1 Overview

We will be:

  1. importing the class data for biodiversity media coverage;
  2. seeing how to subset or summarize these data;
  3. perform different visualizations of the data.

You are welcome to either follow along with the text and copy-paste the code into the console or read through and then copy the whole script into a new R script in Rstudio.Cloud Enviro Comms Lab. Please make sure that you start a new project using that link. Do not continue using the projects from the Air Quality Lab or the Soil Science Lab.

1.1 Loading packages

First, let’s make sure we have useful functions to help us in this project.

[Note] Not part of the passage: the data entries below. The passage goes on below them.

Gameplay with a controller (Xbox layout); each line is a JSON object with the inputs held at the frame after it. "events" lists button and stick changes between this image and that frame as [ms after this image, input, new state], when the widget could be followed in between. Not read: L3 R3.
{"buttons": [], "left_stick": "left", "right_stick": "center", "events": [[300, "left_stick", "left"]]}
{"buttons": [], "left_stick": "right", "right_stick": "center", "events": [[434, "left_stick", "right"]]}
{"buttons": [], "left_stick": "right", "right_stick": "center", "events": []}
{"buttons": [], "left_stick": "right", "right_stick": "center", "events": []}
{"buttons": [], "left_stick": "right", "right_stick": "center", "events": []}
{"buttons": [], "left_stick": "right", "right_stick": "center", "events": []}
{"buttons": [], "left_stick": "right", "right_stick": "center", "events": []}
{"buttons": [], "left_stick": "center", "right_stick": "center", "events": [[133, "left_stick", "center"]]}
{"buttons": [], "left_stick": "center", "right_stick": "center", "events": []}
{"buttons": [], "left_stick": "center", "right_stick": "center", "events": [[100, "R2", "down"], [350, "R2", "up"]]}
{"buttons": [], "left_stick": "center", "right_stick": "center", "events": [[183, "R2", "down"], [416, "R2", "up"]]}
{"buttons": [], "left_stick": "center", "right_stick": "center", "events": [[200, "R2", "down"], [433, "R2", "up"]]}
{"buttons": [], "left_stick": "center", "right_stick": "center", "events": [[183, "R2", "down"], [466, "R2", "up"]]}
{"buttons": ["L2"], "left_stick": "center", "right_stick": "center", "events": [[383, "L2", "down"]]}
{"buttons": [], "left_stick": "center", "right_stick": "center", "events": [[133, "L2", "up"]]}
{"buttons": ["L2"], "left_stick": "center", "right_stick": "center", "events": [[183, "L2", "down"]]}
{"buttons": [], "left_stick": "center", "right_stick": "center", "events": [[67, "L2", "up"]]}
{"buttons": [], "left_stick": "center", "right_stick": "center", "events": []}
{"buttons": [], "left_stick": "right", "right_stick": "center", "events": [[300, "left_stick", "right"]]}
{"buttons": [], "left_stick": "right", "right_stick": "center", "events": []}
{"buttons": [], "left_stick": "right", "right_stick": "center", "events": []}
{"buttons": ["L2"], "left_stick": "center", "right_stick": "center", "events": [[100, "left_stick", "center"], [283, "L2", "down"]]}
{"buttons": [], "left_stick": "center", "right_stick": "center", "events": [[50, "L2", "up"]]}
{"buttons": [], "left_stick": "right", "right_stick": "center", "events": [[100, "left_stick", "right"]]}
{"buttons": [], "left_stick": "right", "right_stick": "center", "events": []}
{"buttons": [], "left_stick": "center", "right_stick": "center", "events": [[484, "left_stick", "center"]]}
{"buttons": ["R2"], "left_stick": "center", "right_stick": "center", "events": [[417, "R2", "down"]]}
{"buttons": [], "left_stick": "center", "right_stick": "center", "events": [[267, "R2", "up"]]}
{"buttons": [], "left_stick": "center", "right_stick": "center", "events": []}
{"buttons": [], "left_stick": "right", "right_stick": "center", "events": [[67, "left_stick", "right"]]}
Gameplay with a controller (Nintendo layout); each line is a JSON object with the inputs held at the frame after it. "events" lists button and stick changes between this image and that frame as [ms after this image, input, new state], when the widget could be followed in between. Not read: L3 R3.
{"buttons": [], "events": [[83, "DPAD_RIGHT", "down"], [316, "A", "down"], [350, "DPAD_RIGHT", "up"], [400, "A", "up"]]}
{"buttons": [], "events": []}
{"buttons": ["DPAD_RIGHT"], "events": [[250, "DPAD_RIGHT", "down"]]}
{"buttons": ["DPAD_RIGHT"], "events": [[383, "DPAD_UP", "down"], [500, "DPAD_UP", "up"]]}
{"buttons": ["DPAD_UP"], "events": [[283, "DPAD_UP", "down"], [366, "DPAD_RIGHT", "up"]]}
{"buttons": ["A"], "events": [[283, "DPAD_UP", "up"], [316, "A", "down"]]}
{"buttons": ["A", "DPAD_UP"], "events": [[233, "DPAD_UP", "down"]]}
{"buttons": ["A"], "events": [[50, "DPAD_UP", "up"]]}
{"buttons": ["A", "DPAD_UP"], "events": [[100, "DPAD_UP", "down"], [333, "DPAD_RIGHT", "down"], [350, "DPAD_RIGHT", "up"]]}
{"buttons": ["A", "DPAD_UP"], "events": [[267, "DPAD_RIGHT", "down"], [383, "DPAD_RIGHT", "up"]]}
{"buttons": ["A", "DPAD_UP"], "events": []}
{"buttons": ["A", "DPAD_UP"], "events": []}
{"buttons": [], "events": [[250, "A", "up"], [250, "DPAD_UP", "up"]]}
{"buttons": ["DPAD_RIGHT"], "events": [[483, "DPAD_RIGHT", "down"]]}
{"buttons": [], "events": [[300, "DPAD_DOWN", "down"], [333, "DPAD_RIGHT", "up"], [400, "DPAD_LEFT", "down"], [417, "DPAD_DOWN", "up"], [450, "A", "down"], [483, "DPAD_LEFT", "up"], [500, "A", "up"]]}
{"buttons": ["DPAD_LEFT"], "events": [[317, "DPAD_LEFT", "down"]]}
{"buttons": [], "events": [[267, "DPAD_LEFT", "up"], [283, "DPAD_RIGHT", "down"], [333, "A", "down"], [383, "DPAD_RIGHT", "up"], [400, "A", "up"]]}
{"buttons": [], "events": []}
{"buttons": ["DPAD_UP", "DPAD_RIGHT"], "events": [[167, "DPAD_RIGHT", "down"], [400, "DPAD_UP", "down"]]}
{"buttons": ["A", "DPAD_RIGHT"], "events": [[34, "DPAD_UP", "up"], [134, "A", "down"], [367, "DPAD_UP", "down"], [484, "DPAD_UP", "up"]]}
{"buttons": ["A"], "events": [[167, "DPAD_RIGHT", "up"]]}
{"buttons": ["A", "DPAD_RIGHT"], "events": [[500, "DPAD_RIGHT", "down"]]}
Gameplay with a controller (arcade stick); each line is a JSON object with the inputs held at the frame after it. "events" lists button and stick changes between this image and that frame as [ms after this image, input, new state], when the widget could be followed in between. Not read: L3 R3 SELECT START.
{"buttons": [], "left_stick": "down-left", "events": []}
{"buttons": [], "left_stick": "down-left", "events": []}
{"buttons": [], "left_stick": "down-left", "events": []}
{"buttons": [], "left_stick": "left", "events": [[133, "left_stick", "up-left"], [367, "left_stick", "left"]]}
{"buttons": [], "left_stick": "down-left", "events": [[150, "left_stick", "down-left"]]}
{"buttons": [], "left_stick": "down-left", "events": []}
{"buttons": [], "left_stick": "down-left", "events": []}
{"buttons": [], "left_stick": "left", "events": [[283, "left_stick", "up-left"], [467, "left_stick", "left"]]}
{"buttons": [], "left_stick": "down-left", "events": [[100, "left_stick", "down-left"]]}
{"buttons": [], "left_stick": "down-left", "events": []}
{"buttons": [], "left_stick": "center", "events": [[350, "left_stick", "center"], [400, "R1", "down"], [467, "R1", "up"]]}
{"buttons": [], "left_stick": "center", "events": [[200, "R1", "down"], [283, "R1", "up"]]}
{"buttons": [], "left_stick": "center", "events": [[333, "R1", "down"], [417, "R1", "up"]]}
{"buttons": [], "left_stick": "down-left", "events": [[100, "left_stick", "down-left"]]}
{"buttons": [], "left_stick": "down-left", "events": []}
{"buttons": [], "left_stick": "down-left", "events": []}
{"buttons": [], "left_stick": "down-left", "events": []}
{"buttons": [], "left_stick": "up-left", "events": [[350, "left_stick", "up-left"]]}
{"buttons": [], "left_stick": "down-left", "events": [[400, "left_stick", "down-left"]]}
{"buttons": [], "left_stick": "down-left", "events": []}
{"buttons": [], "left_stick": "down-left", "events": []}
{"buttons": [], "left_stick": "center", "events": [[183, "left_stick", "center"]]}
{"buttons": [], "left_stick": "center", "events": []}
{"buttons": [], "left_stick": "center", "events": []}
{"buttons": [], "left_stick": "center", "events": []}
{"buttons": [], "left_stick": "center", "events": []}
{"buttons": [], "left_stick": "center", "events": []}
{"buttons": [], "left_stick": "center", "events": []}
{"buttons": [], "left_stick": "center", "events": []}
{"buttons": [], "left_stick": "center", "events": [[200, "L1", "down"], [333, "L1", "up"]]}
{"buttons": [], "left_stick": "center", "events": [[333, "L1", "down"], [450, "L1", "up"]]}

## Libraries for interacting with data
library(readr) # reads in spreadsheet data
library(dplyr) # lets you wrangle data more effectively

## Libraries for plotting
library(ggplot2) # plotting library
library(waffle)  # square pie chart (waffle chart) library

## Libraries for spatial data
library(sf)       # a nicer way to deal with spatial data
library(spData)   # spatial datasets

## Libraries for text data
library(vader) # package that permits for sentiment analysis
library(tidytext) # package for wrangling text data
library(stringr) # package with helpful functions dealing with string, or character/text data.
library(tokenizers) # package to split strings into smaller entities (e.g. messages into words, ngrams, or individual letters)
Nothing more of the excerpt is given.